When I found out I was heading to New York for my best friend’s wedding, I figured it would be a good chance to test out the Palimpsest poems in their spiritual home of New York City. Only problem is that a lot of reading series do that summer hiatus thing which is cool for them but might inconvenient for an Oakland poet who is trying to spread the word.
For a minute I felt that I had lost all my NYC mojo, there was a time when I was doing a feature at least once a month. I wasn’t getting paid much, if anything, but I was getting the chance to test out new work with different audiences in all kinds of settings and that was my main motivator to write, edit, and revise before I had goals like journal publication, chapbook contests and first book prizes on my mind. Anyways, I checked out the local poetry calendars to see if there were any cool events happening but it felt like I was missing everything by a day or two.
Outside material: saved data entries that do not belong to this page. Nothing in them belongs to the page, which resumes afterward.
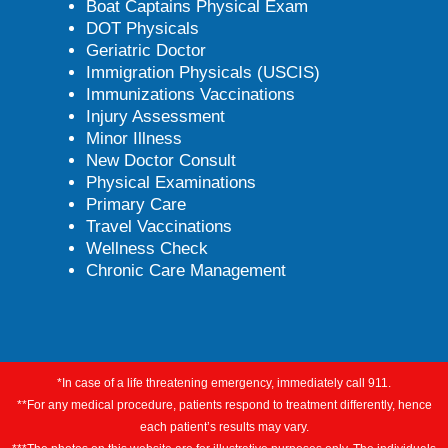
Boat Captains Physical Exam
DOT Physicals
Geriatric Doctor
Immigration Physicals (USCIS)
Immunizations Vaccinations
Injury Assessment
Minor Illness
New Doctor Consult
Physical Examinations
Primary Care
Travel Vaccinations
Wellness Check
Chronic Care Management
*In case of a life threatening emergency, immediately call 911.
**For any medical procedure, patients respond to treatment differently, hence
each patient’s results may vary.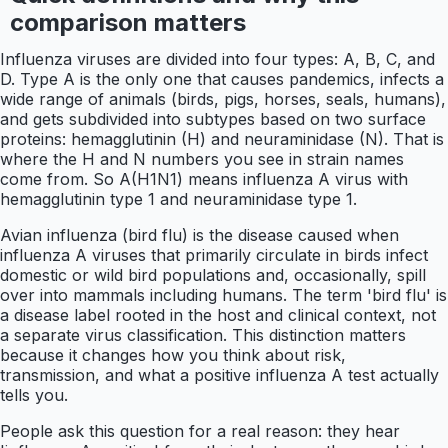
comparison matters
Influenza viruses are divided into four types: A, B, C, and
D. Type A is the only one that causes pandemics, infects a
wide range of animals (birds, pigs, horses, seals, humans),
and gets subdivided into subtypes based on two surface
proteins: hemagglutinin (H) and neuraminidase (N). That is
where the H and N numbers you see in strain names
come from. So A(H1N1) means influenza A virus with
hemagglutinin type 1 and neuraminidase type 1.
Avian influenza (bird flu) is the disease caused when
influenza A viruses that primarily circulate in birds infect
domestic or wild bird populations and, occasionally, spill
over into mammals including humans. The term 'bird flu' is
a disease label rooted in the host and clinical context, not
a separate virus classification. This distinction matters
because it changes how you think about risk,
transmission, and what a positive influenza A test actually
tells you.
People ask this question for a real reason: they hear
At the end of the feature hunt all I had 100% lined up was a sit-down with Rich for an Acentos Live! podcast, a great chance to talk about poetics and maybe even drop a poem or two, but not that chance to read in front of a live audience which is what I was really looking for. (We did get to do the podcast recording and it went really well. Can’t wait for Rich to post it!)
So what up with this need for an audience? Well, I think just about every poem I have ever written, I have recited. For me, there is no difference between the writing process and the act of reciting. It’s always been one and the same for me. I was sharing this with my moms and pops and they knew exactly what I was talking about, as they jumped right away into stories of learning poems in grade school back in Ecuador and how the spoken word was their first intro to poetry. (BTW, when I say spoken word, I actually mean the act of speaking words and not some exotic catch-phrase.)
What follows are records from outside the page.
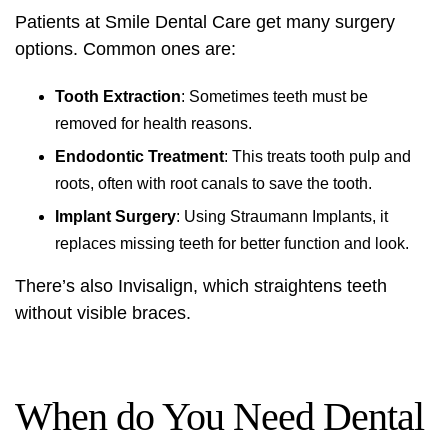
Patients at Smile Dental Care get many surgery
options. Common ones are:
Tooth Extraction
: Sometimes teeth must be
removed for health reasons.
Endodontic Treatment
: This treats tooth pulp and
roots, often with root canals to save the tooth.
Implant Surgery
: Using Straumann Implants, it
replaces missing teeth for better function and look.
There’s also Invisalign, which straightens teeth
without visible braces.
When do You Need Dental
Now, just when I thought that I wasn’t going to get this chance, Latasha Diggs alerts her e-list about a poetry jam going down in the Bronx and I figure that it couldn’t hurt to ask if they had room for one more poet. Well, not only was this a good feature opportunity but it turned into a mini-family reunion as my moms, pops, baby niece, and a couple of cousins came down to hear the set. Include some Acentos folks—Rich, Maria, Bonafide, and Annecy, two incredibles co-features Latasha and Edwin Torres, and the hosting styleez of Urayoán Noel into the mix and you have one of the most emotional features I have ever had.
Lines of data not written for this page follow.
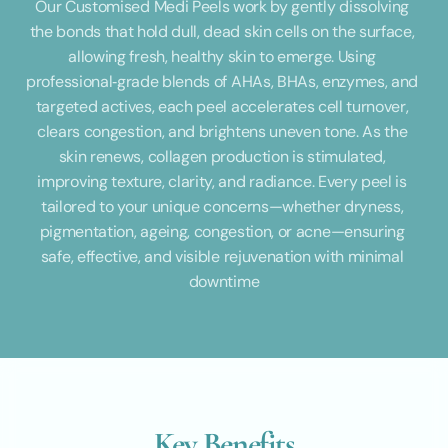
Our Customised Medi Peels work by gently dissolving 
the bonds that hold dull, dead skin cells on the surface, 
allowing fresh, healthy skin to emerge. Using 
professional‑grade blends of AHAs, BHAs, enzymes, and 
targeted actives, each peel accelerates cell turnover, 
clears congestion, and brightens uneven tone. As the 
skin renews, collagen production is stimulated, 
improving texture, clarity, and radiance. Every peel is 
tailored to your unique concerns—whether dryness, 
pigmentation, ageing, congestion, or acne—ensuring 
safe, effective, and visible rejuvenation with minimal 
downtime
Key Benefits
• A Bodega on Anywhere Avenue
• Palimpsest: Ghazal
• My Father’s Accent
• Palimpsest: Antipoema
• Fire Escape
• The Break
• Psalm for Public Housing
• B-Boy Prayer
This is almost the same set I did at the Eastlake Sessions with a slightly different order and with a longer version of Fire Escape. This longer version almost did me in as I ran out of breath half-way through and also got ultra self-conscious when I started hearing folks in the next room talking up a storm, which was cool on their part since the room was setup so that folks could be listening to the poems or hanging and chatting in the other room but it just pushed me from nervous/excited right into excited/panicked and that turned into my voice trying to do things it doesn’t have the range to do. Another thing I wasn’t ready for was that the Fire Escape poem got me genuinely emotional, emotional as in pissed off (an emotion that doesn’t happen in many of my poems—genuinely sad and genuinely joyful happens a lot though).
I was able to recover my breath and finished out the set pretty strong (thanks to shorter more reflective pieces at the end) and was on quite the high after the set.
Latasha rocked it out next with a four-language villanelle in Spanish, Portuguese, French, and a Hawaiian dialect that was the madness. She also rocked out the loop station to add some beats on gamab click the bedouin remix, then closed out with a piece that requires beats she didn’t have on hand so she just had the crowd act as the loop station. Good fun.
Edwin Torres came through with his signature style of disrupted languages and stitched syntax that pushes the ear in all kinds of direction. The focus was on the Bronx and flipping the imaginary line that separates North from South and twisting it past linear to turn it into a parabola based on the X-point of experience and the Y-point of story. Word.
Keeping it live all the way was MC Uráyoan Noel who started out the jam with a poem of his own exploring what is Sudaca Bronx (or la sur caca or el ca’bronx) and then also dropped poetic PSA’s for El Obama between poets, keeping the energy high but not too serious at the same time. Did I mention the poetry set ended with Ura’s singing “My Homie El Obama” sung to the tune of “Sweet Home Alabama” with lyrics that went something like
My Homie El Obama
Turing red states into blue
My Homie El Obama
Setting my homepage to you
I might be a little off on the lyrics but it was all good fun especially with Latasha, Edwin, and me on back-up vocals doing a little shuffle and fist pump for good measure.
I also picked up a copy of Ura’s new book Boringken and Edwin’s The Popedology of an Ambient Language.
Many thanks to Libertad Guerrera and the whole Spanic Attack crew for letting me share my poetry with the Boogie Down, my friends, and my family.